FIG. 1 is a conceptual diagram of a method for manufacturing a thermal head according to an embodiment of the present invention, FIGS. 2A to C are diagrams showing an example of grinding, and FIGS. Diagram showing the structure of the head, No. 5
Figures 1 to 11 are diagrams showing the structure of a thermal head according to another embodiment.
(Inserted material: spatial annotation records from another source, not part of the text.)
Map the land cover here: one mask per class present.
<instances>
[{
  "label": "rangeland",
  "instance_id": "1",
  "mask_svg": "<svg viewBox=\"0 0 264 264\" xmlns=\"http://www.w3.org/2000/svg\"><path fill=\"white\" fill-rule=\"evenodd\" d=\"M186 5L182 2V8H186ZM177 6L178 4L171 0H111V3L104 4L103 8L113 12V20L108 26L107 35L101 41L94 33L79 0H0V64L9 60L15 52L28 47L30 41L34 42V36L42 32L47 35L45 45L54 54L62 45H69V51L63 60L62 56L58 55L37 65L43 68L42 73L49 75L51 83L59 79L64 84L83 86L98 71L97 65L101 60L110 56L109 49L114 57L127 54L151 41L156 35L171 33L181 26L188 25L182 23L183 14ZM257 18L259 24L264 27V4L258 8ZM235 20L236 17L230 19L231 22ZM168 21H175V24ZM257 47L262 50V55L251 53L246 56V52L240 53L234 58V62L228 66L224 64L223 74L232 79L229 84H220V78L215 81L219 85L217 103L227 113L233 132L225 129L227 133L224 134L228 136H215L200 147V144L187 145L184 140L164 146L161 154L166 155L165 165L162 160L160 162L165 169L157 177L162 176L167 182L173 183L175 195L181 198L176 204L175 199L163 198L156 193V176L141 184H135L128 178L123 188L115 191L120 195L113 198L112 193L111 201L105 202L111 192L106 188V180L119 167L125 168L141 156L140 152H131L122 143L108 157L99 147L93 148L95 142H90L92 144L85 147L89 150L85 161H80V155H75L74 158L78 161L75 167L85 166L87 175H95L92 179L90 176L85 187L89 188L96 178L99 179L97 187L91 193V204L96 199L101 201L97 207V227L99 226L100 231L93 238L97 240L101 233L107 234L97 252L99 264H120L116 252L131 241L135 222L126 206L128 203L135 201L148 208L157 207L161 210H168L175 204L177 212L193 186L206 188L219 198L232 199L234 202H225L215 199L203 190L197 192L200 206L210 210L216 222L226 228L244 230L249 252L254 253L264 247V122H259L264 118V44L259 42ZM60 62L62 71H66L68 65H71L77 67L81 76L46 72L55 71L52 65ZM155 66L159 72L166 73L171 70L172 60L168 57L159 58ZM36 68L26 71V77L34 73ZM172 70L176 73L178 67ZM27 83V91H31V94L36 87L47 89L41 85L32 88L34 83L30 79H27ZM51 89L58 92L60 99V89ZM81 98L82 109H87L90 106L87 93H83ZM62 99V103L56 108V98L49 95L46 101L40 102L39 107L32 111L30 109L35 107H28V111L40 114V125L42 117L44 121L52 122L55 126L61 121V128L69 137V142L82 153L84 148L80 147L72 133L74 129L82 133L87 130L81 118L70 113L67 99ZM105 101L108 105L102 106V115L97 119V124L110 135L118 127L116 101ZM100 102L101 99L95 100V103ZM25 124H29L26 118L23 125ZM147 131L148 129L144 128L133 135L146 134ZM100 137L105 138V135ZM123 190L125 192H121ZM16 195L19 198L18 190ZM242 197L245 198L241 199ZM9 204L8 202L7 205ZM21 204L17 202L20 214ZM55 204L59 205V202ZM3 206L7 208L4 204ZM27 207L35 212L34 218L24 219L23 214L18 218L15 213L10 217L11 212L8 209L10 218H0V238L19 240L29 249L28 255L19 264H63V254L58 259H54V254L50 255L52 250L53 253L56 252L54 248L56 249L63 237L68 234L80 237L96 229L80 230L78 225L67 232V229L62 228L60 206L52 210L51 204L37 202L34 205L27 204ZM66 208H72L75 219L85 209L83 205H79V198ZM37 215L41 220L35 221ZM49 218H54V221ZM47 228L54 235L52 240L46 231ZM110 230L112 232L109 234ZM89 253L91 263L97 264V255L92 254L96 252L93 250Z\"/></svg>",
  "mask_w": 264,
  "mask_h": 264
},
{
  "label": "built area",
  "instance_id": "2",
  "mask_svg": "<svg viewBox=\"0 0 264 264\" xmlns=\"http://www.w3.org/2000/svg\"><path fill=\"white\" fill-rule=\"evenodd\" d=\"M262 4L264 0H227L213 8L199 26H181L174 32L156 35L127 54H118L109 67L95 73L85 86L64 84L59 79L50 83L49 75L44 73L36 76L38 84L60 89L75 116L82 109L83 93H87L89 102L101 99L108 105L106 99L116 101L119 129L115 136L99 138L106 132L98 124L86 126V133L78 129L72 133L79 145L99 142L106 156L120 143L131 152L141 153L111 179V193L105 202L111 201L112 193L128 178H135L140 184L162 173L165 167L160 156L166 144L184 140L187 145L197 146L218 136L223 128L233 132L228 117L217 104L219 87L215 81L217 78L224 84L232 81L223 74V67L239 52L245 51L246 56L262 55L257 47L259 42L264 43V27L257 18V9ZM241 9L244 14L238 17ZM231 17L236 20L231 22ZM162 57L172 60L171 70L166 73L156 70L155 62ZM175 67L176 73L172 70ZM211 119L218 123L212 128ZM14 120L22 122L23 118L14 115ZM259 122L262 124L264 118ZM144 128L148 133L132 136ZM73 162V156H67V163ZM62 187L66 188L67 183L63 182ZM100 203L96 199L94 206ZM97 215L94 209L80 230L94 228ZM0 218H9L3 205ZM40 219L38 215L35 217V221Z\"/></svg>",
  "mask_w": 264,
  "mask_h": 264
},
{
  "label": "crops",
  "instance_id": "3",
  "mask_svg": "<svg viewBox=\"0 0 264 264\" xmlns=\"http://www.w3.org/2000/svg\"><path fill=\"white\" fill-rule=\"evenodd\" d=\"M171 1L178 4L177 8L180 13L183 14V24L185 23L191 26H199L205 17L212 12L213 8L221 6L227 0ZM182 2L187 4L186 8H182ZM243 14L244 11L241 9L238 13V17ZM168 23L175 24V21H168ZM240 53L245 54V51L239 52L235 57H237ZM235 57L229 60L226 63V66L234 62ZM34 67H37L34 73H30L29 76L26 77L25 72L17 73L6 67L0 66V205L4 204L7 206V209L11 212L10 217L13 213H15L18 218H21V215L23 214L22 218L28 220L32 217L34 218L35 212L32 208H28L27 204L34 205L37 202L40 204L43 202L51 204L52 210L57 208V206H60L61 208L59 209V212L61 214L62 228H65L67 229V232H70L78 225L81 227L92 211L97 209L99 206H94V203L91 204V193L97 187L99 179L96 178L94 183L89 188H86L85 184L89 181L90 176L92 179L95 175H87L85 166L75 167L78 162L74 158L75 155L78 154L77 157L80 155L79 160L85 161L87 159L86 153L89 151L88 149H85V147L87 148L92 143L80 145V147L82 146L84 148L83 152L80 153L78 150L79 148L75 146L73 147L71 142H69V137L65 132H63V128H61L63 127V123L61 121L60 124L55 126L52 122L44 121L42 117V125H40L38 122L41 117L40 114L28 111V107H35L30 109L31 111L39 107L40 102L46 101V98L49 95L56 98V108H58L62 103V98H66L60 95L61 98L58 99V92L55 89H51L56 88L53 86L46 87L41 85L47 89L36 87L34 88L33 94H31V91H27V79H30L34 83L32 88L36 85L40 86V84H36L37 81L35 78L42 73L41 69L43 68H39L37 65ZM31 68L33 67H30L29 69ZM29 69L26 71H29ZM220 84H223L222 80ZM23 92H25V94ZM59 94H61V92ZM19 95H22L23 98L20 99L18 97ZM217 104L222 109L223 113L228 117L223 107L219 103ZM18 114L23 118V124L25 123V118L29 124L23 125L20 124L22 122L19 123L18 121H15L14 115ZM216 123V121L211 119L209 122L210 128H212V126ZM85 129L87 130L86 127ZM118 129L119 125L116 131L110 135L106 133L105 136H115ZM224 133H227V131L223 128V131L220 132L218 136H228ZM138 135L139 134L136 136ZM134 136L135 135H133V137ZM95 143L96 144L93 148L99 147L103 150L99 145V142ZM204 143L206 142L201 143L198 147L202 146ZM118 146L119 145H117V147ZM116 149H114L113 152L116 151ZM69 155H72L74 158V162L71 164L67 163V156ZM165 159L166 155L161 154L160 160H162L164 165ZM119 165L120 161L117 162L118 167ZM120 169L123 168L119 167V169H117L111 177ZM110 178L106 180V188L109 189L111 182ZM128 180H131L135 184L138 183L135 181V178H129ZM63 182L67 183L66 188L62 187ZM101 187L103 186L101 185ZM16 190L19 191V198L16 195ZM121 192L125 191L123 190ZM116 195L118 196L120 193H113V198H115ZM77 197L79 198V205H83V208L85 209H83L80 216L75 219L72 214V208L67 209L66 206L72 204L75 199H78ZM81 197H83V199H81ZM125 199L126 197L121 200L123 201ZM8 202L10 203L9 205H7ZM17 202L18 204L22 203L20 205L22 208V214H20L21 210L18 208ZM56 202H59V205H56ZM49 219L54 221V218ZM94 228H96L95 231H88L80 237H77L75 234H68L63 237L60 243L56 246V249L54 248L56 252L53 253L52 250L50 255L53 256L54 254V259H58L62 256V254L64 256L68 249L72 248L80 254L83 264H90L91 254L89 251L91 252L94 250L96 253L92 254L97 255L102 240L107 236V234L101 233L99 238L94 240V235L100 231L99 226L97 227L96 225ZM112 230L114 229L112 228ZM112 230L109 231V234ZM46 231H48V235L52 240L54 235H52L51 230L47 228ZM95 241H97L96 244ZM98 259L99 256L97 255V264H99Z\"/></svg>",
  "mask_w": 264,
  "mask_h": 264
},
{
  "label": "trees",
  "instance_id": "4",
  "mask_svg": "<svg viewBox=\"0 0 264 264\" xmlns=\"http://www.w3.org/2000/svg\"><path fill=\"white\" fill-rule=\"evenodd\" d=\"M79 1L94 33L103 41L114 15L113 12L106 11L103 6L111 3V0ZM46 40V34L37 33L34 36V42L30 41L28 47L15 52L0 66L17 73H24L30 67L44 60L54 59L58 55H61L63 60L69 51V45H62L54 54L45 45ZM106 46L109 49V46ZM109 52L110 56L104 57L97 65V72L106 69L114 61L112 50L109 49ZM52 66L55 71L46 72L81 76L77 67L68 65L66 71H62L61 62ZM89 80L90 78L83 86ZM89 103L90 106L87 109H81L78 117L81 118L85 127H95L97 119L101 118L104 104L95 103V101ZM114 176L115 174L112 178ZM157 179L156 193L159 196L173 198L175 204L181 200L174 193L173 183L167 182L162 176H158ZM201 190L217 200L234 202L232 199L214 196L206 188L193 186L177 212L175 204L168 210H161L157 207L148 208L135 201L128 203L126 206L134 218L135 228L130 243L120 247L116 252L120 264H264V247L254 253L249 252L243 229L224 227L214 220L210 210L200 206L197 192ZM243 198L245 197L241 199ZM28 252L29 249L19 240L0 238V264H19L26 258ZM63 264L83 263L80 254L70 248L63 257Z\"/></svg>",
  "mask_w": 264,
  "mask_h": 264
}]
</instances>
DESCRIPTION OF SYMBOLS 1... Substrate, 2... Glaze layer, 3... Resistor layer, 4... Resistor layer (conductor film for inspection), 5... Lead electrode, 6... Common electrode, 7... Electrode for inspection, 8...Protective film.

Claims (1)

[Claims] 1. A conductive film for inspection is provided on the substrate of the thermal head between the heat generating part and the edge of the board near the heat generating part, and while grinding the end surface of the board near the heat generating part inward using a conductive grinding tool. . A method for manufacturing a thermal head, comprising: measuring an electrical resistance value between the inspection conductor film and the grinding tool; and terminating the grinding when the resistance value reaches a predetermined value.